Drei weitere Zeuginnen hatten den Mann beobachtet, wie er sich der 23-jährigen Janice Anne Ott genähert hatte, einer Bewährungshelferin am Jugendgericht des King County. Sie hatten gehört, wie er auch ihr die Geschichte mit dem Segelboot auftischte, und beobachtet, dass sie in seiner Begleitung den Strand verlassen hatte. Etwa vier Stunden später ging Denise Naslund, eine 18-jährige Informatikstudentin, zu den öffentlichen Toiletten. Sie picknickte mit Freunden am Lake Sammamish, kehrte aber nie zu ihnen zurück. Später behauptete Ted Bundy, Janice Ott habe noch gelebt, als er Denise Naslund entführt habe. Und er habe die eine Frau gezwungen zuzusehen, wie er die andere tötete. In der Nacht vor seiner Hinrichtung widerrief Bundy jedoch diese Aussage.

Gründung einer Sonderkommission

Die Polizei des King County, in deren Zuständigkeitsbereich die meisten vermissten Frauen lebten, übernahm die Leitung der Ermittlungen. Dank der Vielzahl an Zeugen konnte man endlich ein Phantombild des Tatverdächtigen zeichnen lassen.

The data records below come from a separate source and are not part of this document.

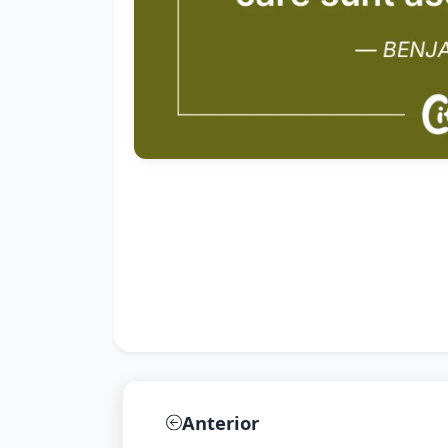
Anterior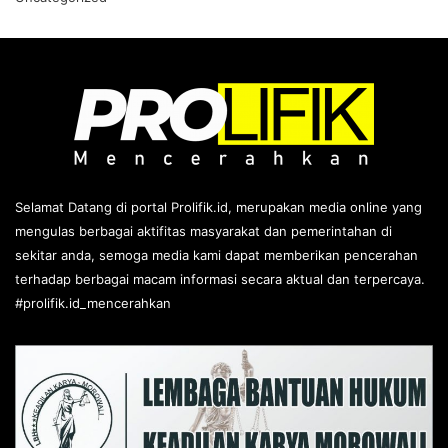
Selamat Datang di portal Prolifik.id, merupakan media online yang
mengulas berbagai aktifitas masyarakat dan pemerintahan di
sekitar anda, semoga media kami dapat memberikan pencerahan
terhadap berbagai macam informasi secara aktual dan terpercaya.
#prolifik.id_mencerahkan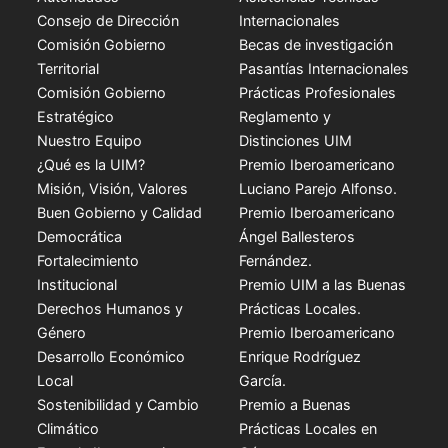
Consejo de Dirección
Internacionales
Comisión Gobierno
Becas de investigación
Territorial
Pasantías Internacionales
Comisión Gobierno
Prácticas Profesionales
Estratégico
Reglamento y
Nuestro Equipo
Distinciones UIM
¿Qué es la UIM?
Premio Iberoamericano
Misión, Visión, Valores
Luciano Parejo Alfonso.
Buen Gobierno y Calidad
Premio Iberoamericano
Democrática
Ángel Ballesteros
Fortalecimiento
Fernández.
Institucional
Premio UIM a las Buenas
Derechos Humanos y
Prácticas Locales.
Género
Premio Iberoamericano
Desarrollo Económico
Enrique Rodríguez
Local
García.
Sostenibilidad y Cambio
Premio a Buenas
Climático
Prácticas Locales en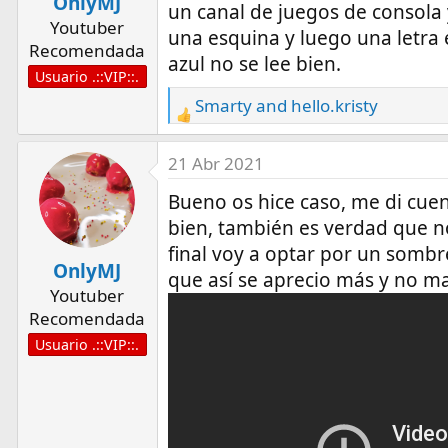
OnlyMJ
n
un canal de juegos de consola
Youtuber
s
una esquina y luego una letra 
Recomendada
:
azul no se lee bien.
Usuario .::VIP::.
Smarty
and
hello.kristy
R
e
a
21 Abr 2021
c
Bueno os hice caso, me di cuen
t
bien, también es verdad que no
i
final voy a optar por un somb
o
OnlyMJ
n
que así se aprecio más y no ma
Youtuber
s
Recomendada
:
Usuario .::VIP::.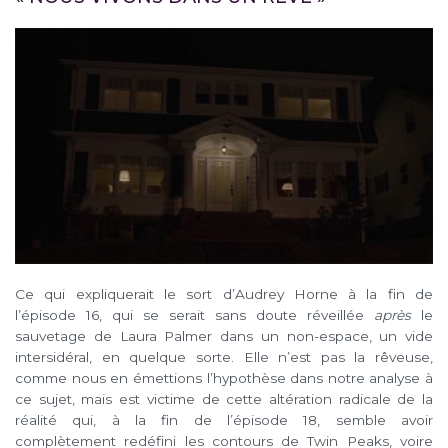
Ce qui expliquerait le sort d’Audrey Horne à la fin de
l’épisode 16, qui se serait sans doute réveillée
après
le
sauvetage de Laura Palmer dans un non-espace, un vide
intersidéral, en quelque sorte. Elle n’est pas la rêveuse,
comme nous en émettions l’hypothèse dans notre analyse à
ce sujet, mais est victime de cette altération radicale de la
réalité qui, à la fin de l’épisode 18, semble avoir
complètement redéfini les contours de Twin Peaks, voire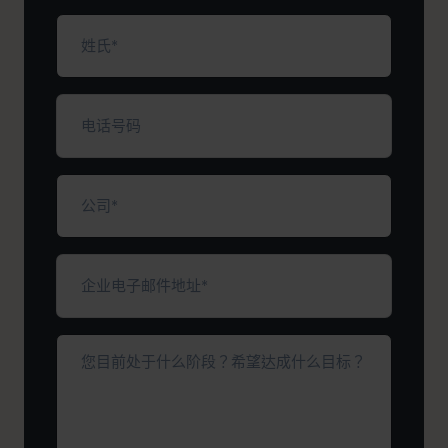
填）
姓
氏
（必
填）
电
话
号
码
公
司
（必
填）
企
业
电
子
您
邮
目
件
前
地
处
址
于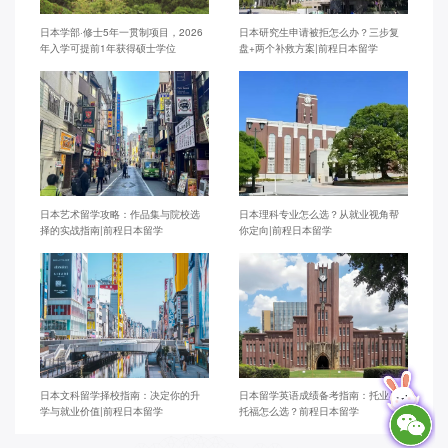
日本学部·修士5年一贯制项目，2026
日本研究生申请被拒怎么办？三步复
年入学可提前1年获得硕士学位
盘+两个补救方案|前程日本留学
日本艺术留学攻略：作品集与院校选
日本理科专业怎么选？从就业视角帮
择的实战指南|前程日本留学
你定向|前程日本留学
日本文科留学择校指南：决定你的升
日本留学英语成绩备考指南：托业与
学与就业价值|前程日本留学
托福怎么选？前程日本留学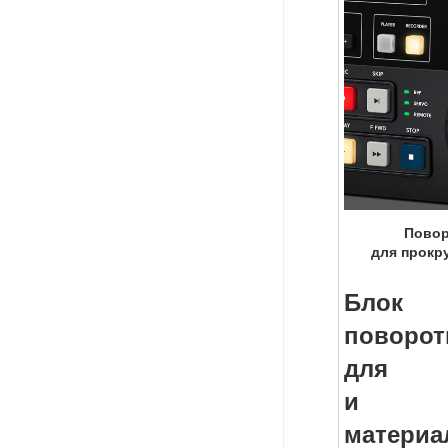
Повор
для прокр
Блок
поворот
для п
и пе
матер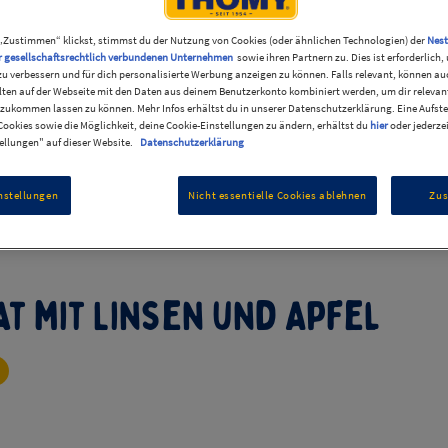
„Zustimmen“ klickst, stimmst du der Nutzung von Cookies (oder ähnlichen Technologien) der
Nest
r gesellschaftsrechtlich verbundenen Unternehmen
sowie ihren Partnern zu. Dies ist erforderlich
zu verbessern und für dich personalisierte Werbung anzeigen zu können. Falls relevant, können au
ten auf der Webseite mit den Daten aus deinem Benutzerkonto kombiniert werden, um dir relevant
zukommen lassen zu können. Mehr Infos erhältst du in unserer Datenschutzerklärung. Eine Aufste
ookies sowie die Möglichkeit, deine Cookie-Einstellungen zu ändern, erhältst du
hier
oder jederze
ellungen" auf dieser Website.
Datenschutzerklärung
nstellungen
Nicht essentielle Cookies ablehnen
Zu
t mit Linsen und Apfel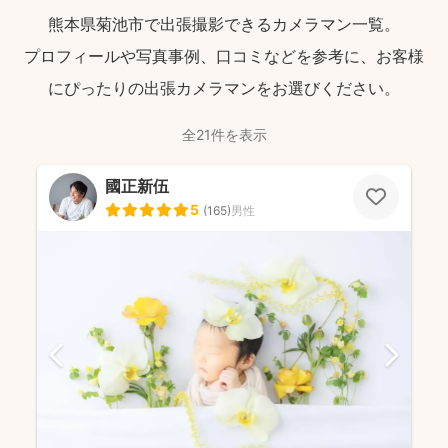
熊本県菊池市で出張撮影できるカメラマン一覧。
プロフィールや写真事例、口コミなどを参考に、お客様
にぴったりの出張カメラマンをお選びください。
全21件を表示
國正新伍
5
(
165
)
男性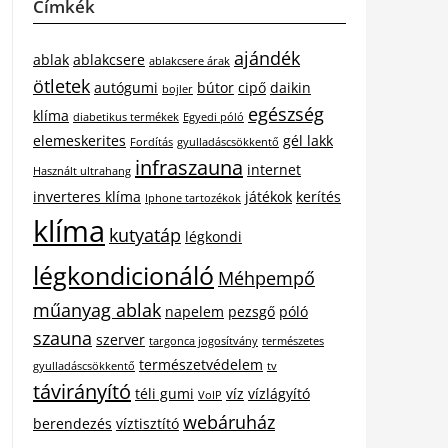
Címkék
ajándék
ablak
ablakcsere
ablakcsere árak
ötletek
autógumi
bútor
cipő
daikin
bojler
egészség
klíma
diabetikus termékek
Egyedi póló
elemeskerites
gél lakk
Fordítás
gyulladáscsökkentő
infraszauna
internet
Használt ultrahang
inverteres klíma
játékok
kerítés
Iphone tartozékok
klíma
kutyatáp
légkondi
légkondicionáló
Méhpempő
műanyag ablak
napelem
pezsgő
póló
szauna
szerver
targonca jogosítvány
természetes
természetvédelem
gyulladáscsökkentő
tv
távirányító
téli gumi
víz
vízlágyító
VoIP
webáruház
berendezés
víztisztító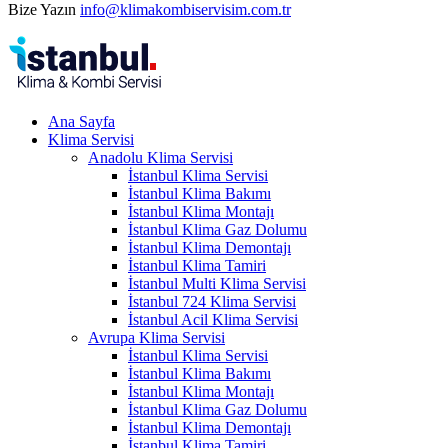
Bize Yazın
info@klimakombiservisim.com.tr
Ana Sayfa
Klima Servisi
Anadolu Klima Servisi
İstanbul Klima Servisi
İstanbul Klima Bakımı
İstanbul Klima Montajı
İstanbul Klima Gaz Dolumu
İstanbul Klima Demontajı
İstanbul Klima Tamiri
İstanbul Multi Klima Servisi
İstanbul 724 Klima Servisi
İstanbul Acil Klima Servisi
Avrupa Klima Servisi
İstanbul Klima Servisi
İstanbul Klima Bakımı
İstanbul Klima Montajı
İstanbul Klima Gaz Dolumu
İstanbul Klima Demontajı
İstanbul Klima Tamiri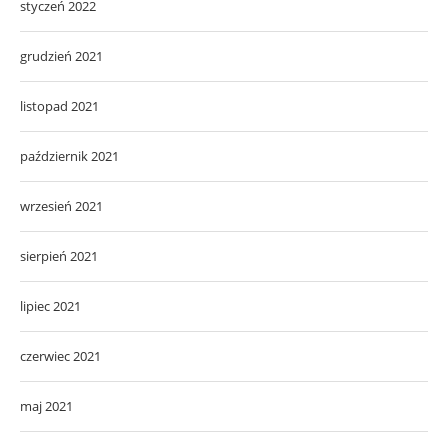
styczeń 2022
grudzień 2021
listopad 2021
październik 2021
wrzesień 2021
sierpień 2021
lipiec 2021
czerwiec 2021
maj 2021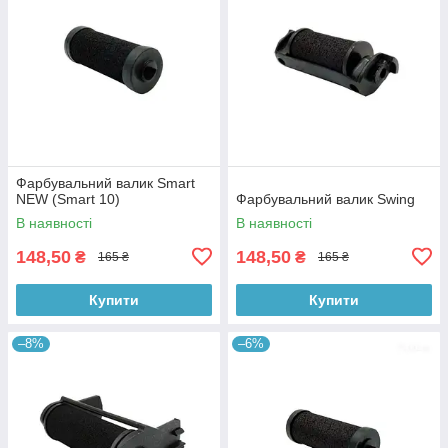
Фарбувальний валик Smart
NEW (Smart 10)
Фарбувальний валик Swing
В наявності
В наявності
148,50
148,50
₴
₴
165 ₴
165 ₴
Купити
Купити
–8%
–6%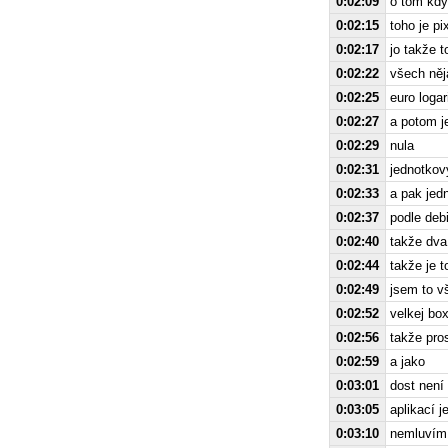
0:02:09
o tom když
0:02:15
toho je pi
0:02:17
jo takže t
0:02:22
všech něja
0:02:25
euro loga
0:02:27
a potom j
0:02:29
nula
0:02:31
jednotkov
0:02:33
a pak jed
0:02:37
podle deb
0:02:40
takže dva
0:02:44
takže je t
0:02:49
jsem to v
0:02:52
velkej box
0:02:56
takže pros
0:02:59
a jako
0:03:01
dost není
0:03:05
aplikací j
0:03:10
nemluvím 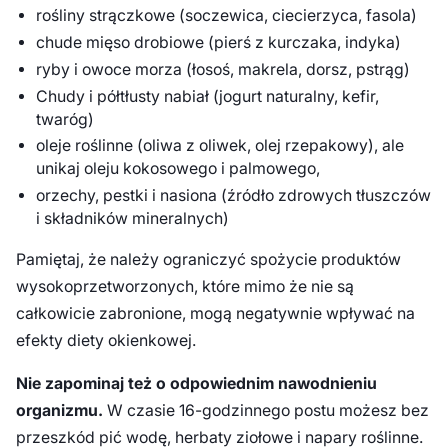
rośliny strączkowe (soczewica, ciecierzyca, fasola)
chude mięso drobiowe (pierś z kurczaka, indyka)
ryby i owoce morza (łosoś, makrela, dorsz, pstrąg)
Chudy i półtłusty nabiał (jogurt naturalny, kefir,
twaróg)
oleje roślinne (oliwa z oliwek, olej rzepakowy), ale
unikaj oleju kokosowego i palmowego,
orzechy, pestki i nasiona (źródło zdrowych tłuszczów
i składników mineralnych)
Pamiętaj, że należy ograniczyć spożycie produktów
wysokoprzetworzonych, które mimo że nie są
całkowicie zabronione, mogą negatywnie wpływać na
efekty diety okienkowej.
Nie zapominaj też o odpowiednim nawodnieniu
organizmu.
W czasie 16-godzinnego postu możesz bez
przeszkód pić wodę, herbaty ziołowe i napary roślinne.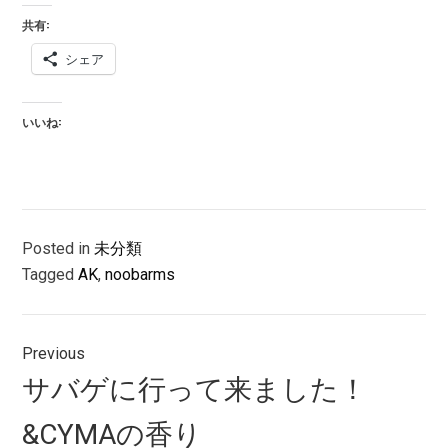
共有:
シェア
いいね:
Posted in
未分類
Tagged
AK
,
noobarms
投
Previous
稿
Previous
サバゲに行って来ました！
ナ
post:
&CYMAの香り
ビ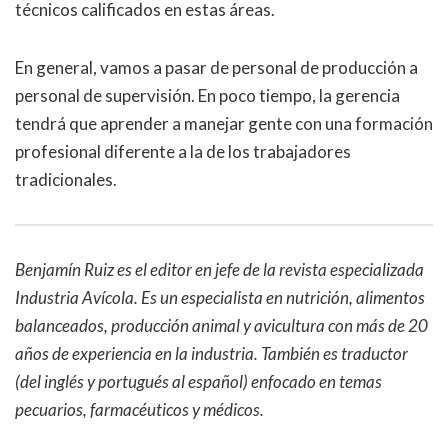
técnicos calificados en estas áreas.
En general, vamos a pasar de personal de producción a
personal de supervisión. En poco tiempo, la gerencia
tendrá que aprender a manejar gente con una formación
profesional diferente a la de los trabajadores
tradicionales.
Benjamín Ruiz es el editor en jefe de la revista especializada
Industria Avícola. Es un especialista en nutrición, alimentos
balanceados, producción animal y avicultura con más de 20
años de experiencia en la industria. También es traductor
(del inglés y portugués al español) enfocado en temas
pecuarios, farmacéuticos y médicos.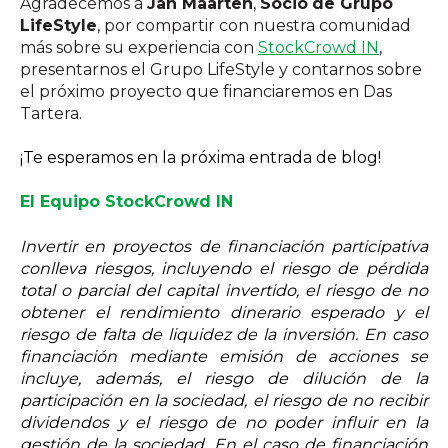
Agradecemos a
Jan Maarten
,
Socio
de Grupo
LifeStyle
, por compartir con nuestra comunidad
más sobre su experiencia con
StockCrowd IN
,
presentarnos el Grupo LifeStyle y contarnos sobre
el próximo proyecto que financiaremos en Das
Tartera.
¡Te esperamos en la próxima entrada de blog!
El Equipo StockCrowd IN
Invertir en proyectos de financiación participativa
conlleva riesgos, incluyendo el riesgo de pérdida
total o parcial del capital invertido, el riesgo de no
obtener el rendimiento dinerario esperado y el
riesgo de falta de liquidez de la inversión. En caso
financiación mediante emisión de acciones se
incluye, además, el riesgo de dilución de la
participación en la sociedad, el riesgo de no recibir
dividendos y el riesgo de no poder influir en la
gestión de la sociedad. En el caso de financiación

Die Ermittlungsbehörden ließen Flugblätter drucken, auf denen zusätzlich der VW-Käfer beschrieben und sein mutmaßlicher Name »Ted« erwähnt war. Natürlich wurde das Konterfei auch in der Presse und im Fernsehen gezeigt. Daraufhin meldeten sich mehrere Personen bei der Polizei, die in dem Phantombild Ted Bundy wiedererkannt haben wollten: die spätere Bestsellerautorin Ann Rule, die ein Buch über die Mordserie schreiben sollte und mit Bundy lose befreundet war; ein Kollege von Ted Bundy; ein Psychologie-Professor von der University of Washington, an der Bundy studiert hatte; und schließlich auch Elizabeth Kloepfer, die damalige Lebensgefährtin von Bundy.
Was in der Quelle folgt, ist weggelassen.